Haal uit de onderstaande gegevens elke regel waarin het woord "Subscribe" voorkomt. Geef die regels volledig weer.

Fragmenten uit gegevens -
★ ★ ★ ★ ★
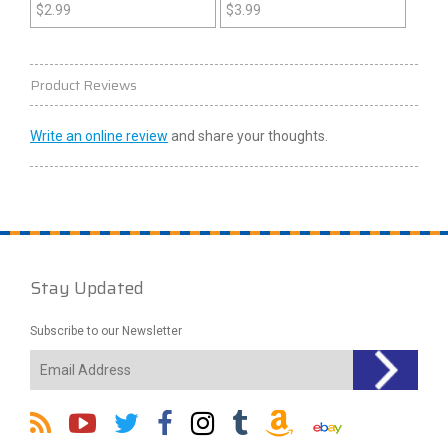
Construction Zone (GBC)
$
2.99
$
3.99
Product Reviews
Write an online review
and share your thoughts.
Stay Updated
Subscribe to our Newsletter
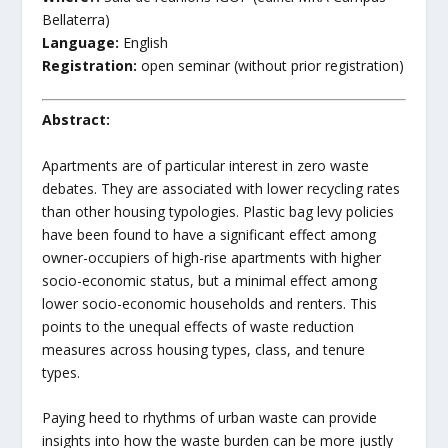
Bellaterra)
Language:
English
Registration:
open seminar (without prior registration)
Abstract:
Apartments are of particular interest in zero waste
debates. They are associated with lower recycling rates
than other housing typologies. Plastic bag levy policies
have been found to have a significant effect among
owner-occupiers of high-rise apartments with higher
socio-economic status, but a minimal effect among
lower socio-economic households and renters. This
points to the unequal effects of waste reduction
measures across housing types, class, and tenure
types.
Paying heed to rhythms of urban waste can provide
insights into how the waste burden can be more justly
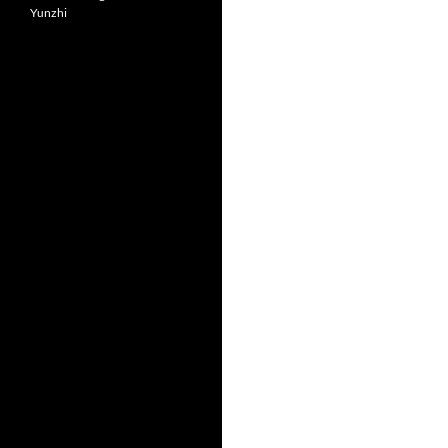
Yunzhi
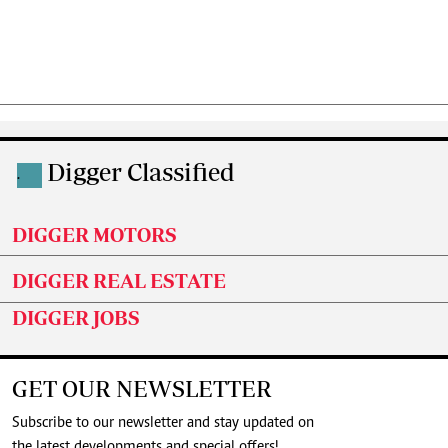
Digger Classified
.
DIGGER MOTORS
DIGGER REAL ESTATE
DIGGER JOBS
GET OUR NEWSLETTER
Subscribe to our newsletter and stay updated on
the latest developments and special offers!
★ ★ ★ ★ ★
Jouw antwoord -
Subscribe to our Newsletter
Subscribe to our newsletter and stay updated on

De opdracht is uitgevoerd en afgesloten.